The couple celebrated their 20th anniversary on April 30, which Selena said, “Is an accomplishment right there. We’re totally opposite. He’s so quiet and reserved. On the other side, I talk to everybody, have conversations with people I don’t even know.”

While Mark was in office, Selena often accompanied him on trips, including the nation’s capitol, developing personal relationships with dignitaries and elected officials such as (New Mexico former attorney general) Patricia Madrid, Gov. Susana Martinez and Secretary of State Dianna Duran.

“As a former tourism commissioner, former first lady, the facets of my life are so complicated,” Selena said. “I don’t think I’m really involved in a lot of stuff. I do it, because I enjoy it. I just do it to help people, not add things to my resume.”

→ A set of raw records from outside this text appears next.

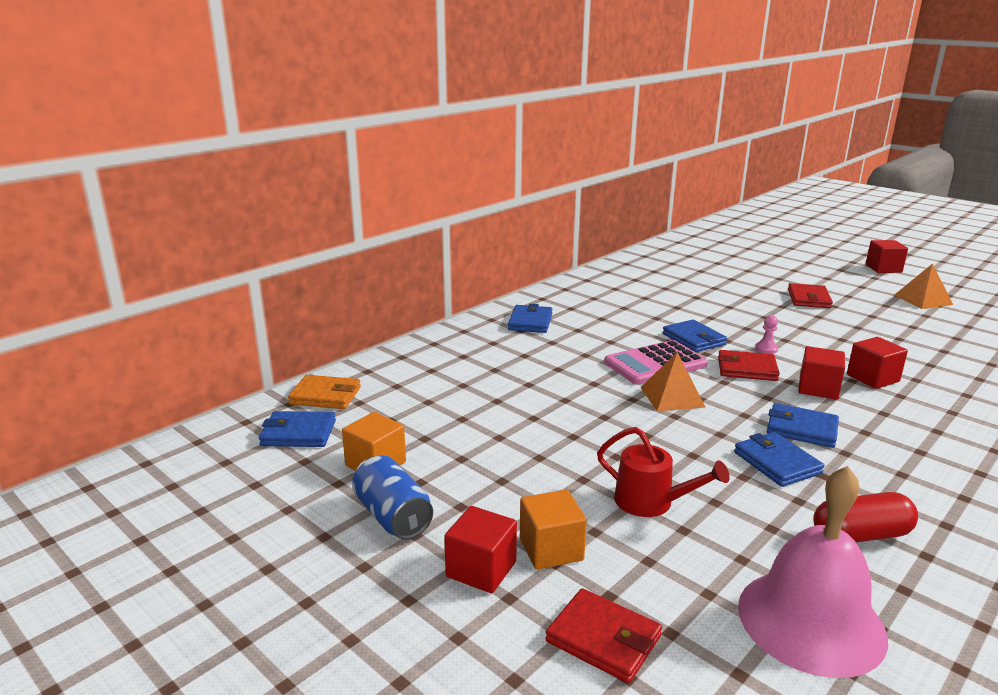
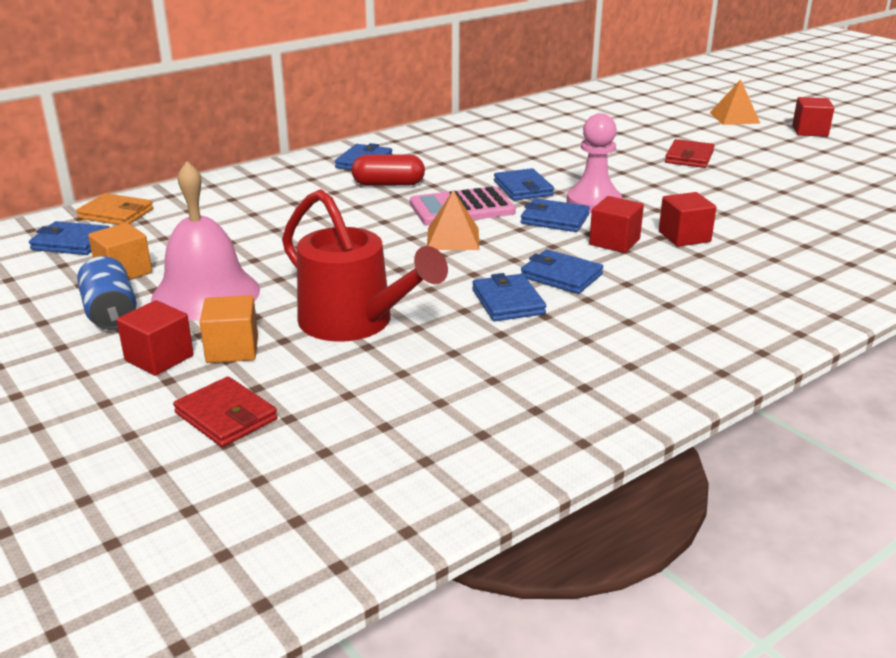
camera: 10 degrees right, 5 degrees up
(652, 502) = (355, 323): red watering can -> red watering can, size x1.68
(747, 369) = (554, 219): red wallet -> blue wallet
(766, 349) = (593, 202): pink pawn -> pink pawn, size x2.29
(811, 620) = (423, 423): pink bell -> pink bell (206, 294)
(860, 535) = (534, 366): red capsule -> red capsule (388, 184)
(923, 299) = (823, 165): orange pyramid -> orange pyramid (734, 118)

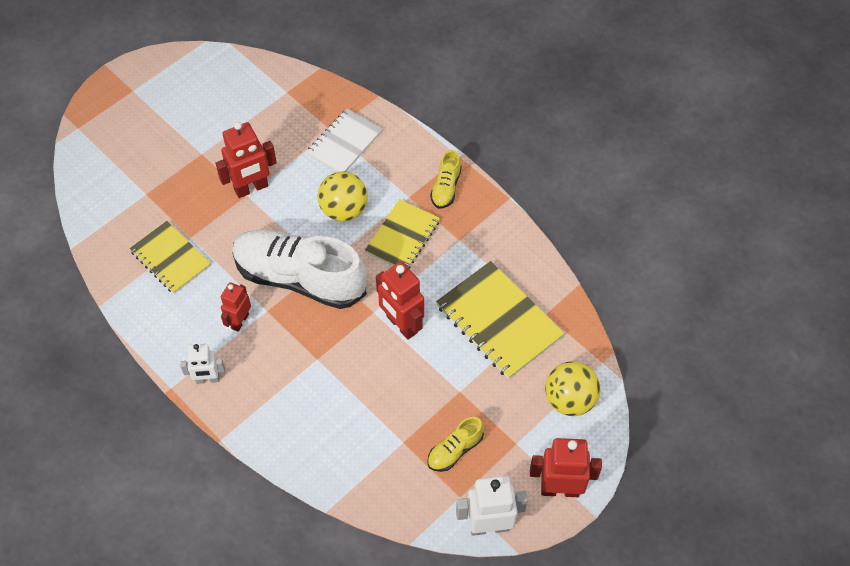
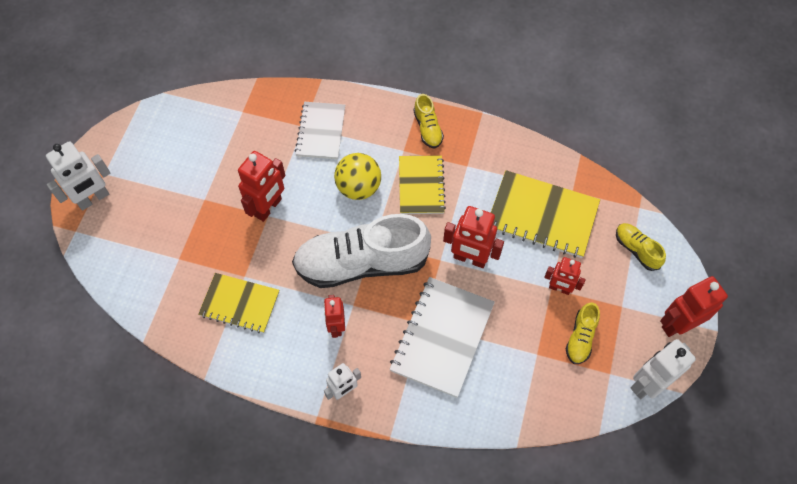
camera: 30 degrees left, 5 degrees up
(110, 108) = (93, 199): none -> white robot
(326, 381) = (442, 337): none -> white notebook
(467, 395) = (559, 288): none -> red robot
(569, 400) = (636, 250): yellow ball -> yellow shoe

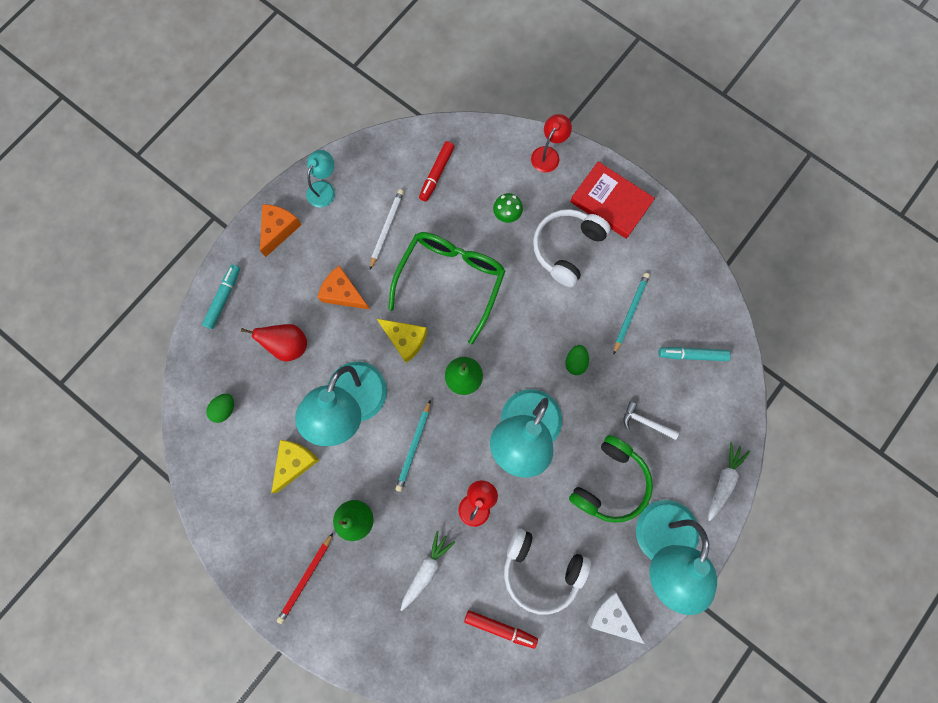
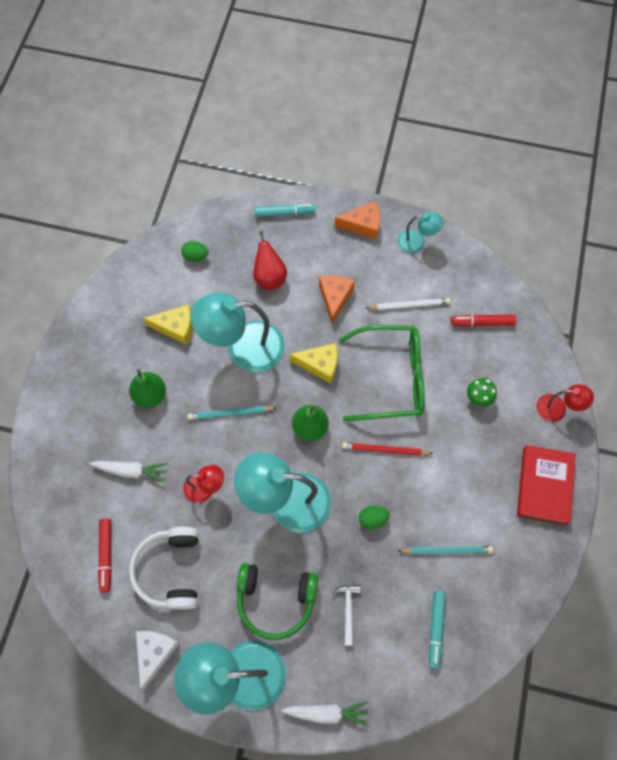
camera: 65 degrees right, 10 degrees down
(306, 578) = (86, 379): red pencil -> red pencil (385, 450)
(405, 340) = (320, 365): yellow cheese -> yellow cheese turned 90 degrees counterclockwise
(566, 248) = (476, 464): white headphones -> none
(692, 355) = (436, 629): turquoise marker -> turquoise marker turned 150 degrees counterclockwise

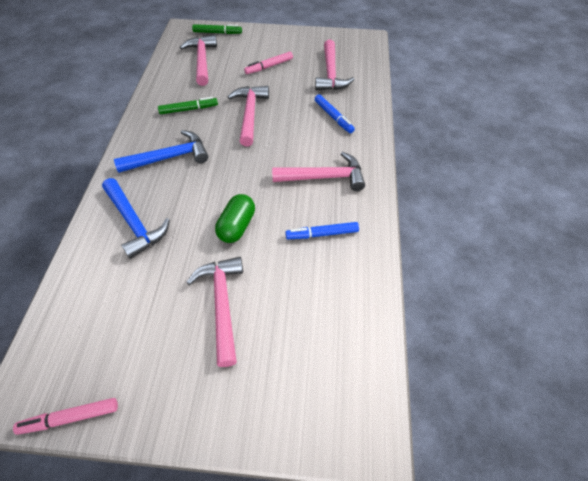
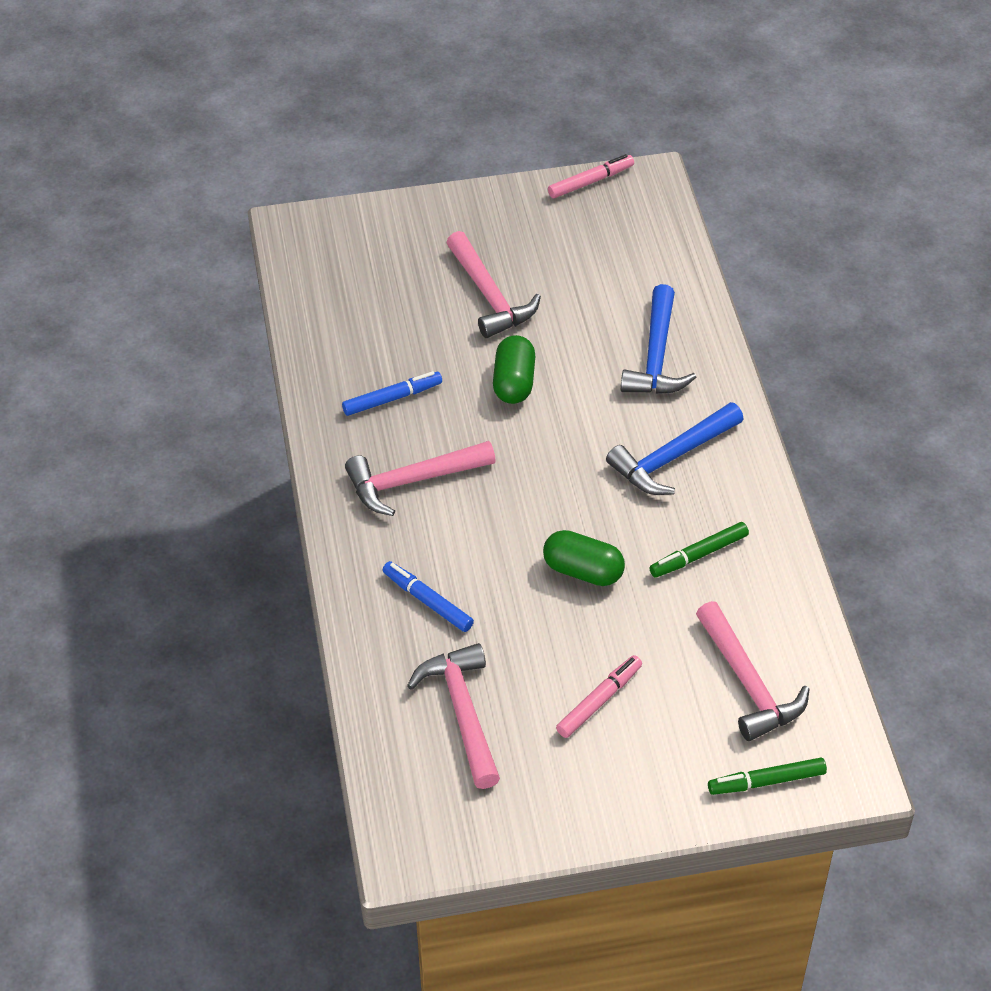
camera: 165 degrees right, 5 degrees down
(134, 222) = (656, 356): blue hammer -> blue hammer turned 120 degrees counterclockwise
(249, 114) = (583, 571): pink hammer -> green capsule

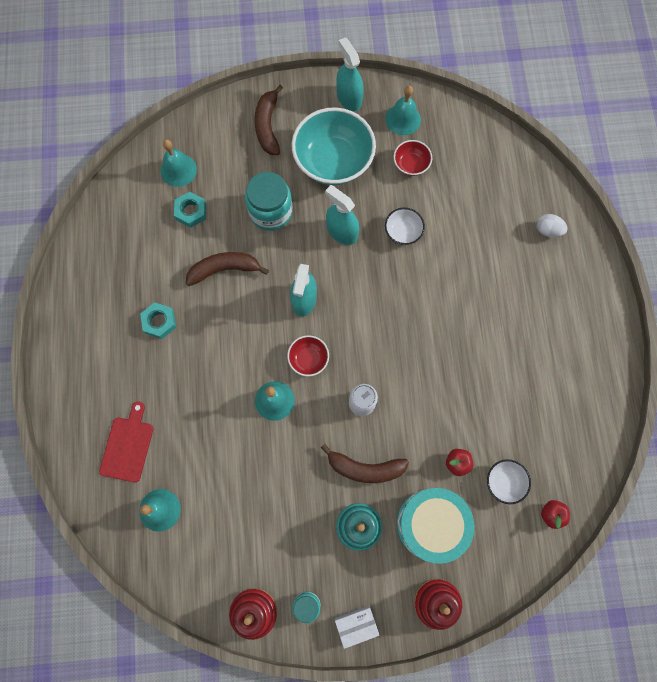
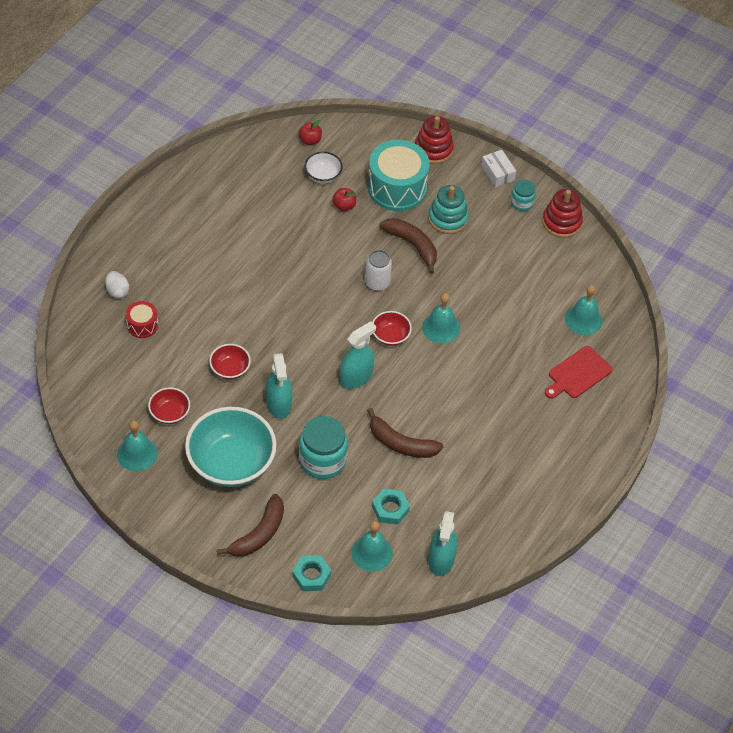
camera: 145 degrees left, 20 degrees down
(159, 322) = (487, 441): turquoise nut -> turquoise nut (311, 576)
(349, 98) = (164, 506): turquoise spray bottle -> turquoise spray bottle (441, 559)
(356, 625) = (497, 173): white box -> white box turned 45 degrees clockwise
(403, 232) = (230, 369): white bowl -> red bowl
(500, 217) = (142, 325): none -> red drum

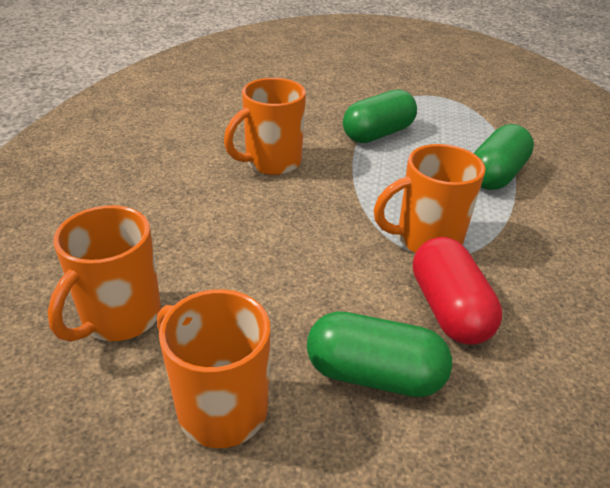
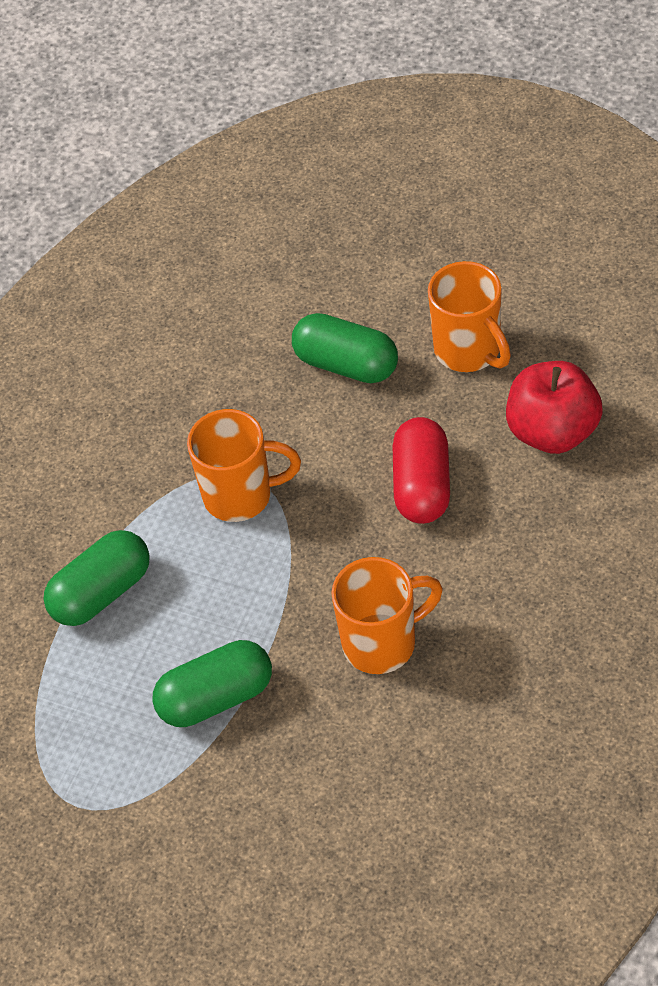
camera: 160 degrees left, 15 degrees up
(119, 318) = (552, 432): orange mug -> red apple
(449, 309) = (258, 414): red capsule -> red capsule (422, 486)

Those interviewed for the film were Georgene Louis, Acoma attorney and state legislator; Richard Luarkie and family, Laguna governor; Lela Kaskalla, past governor of Nambe; Sandra Platero and husband Paul; Selena Chino and husband Mark; Christy Bird, 16-year-old singer from Santa Domingo, who performed on a commercial for the Super Bowl; Rose B. Simpson, Santa Clara artist; Patricia Michaels, award winning designer on Project Runway from Taos Pueblo; Veronica Tiller, Jicarilla Apache historian and author; Navajo woman weavers from Two Grey Hills and Toadlena Trading Post; Luci Tapahonso, Navajo poet lureate; Matthew Martinez, historian and grandson of Esther Martinez of Ohkay Owingeh; and Liana Sanchez and family, owner of Avanyu LLC Construction company, San Ildefonso.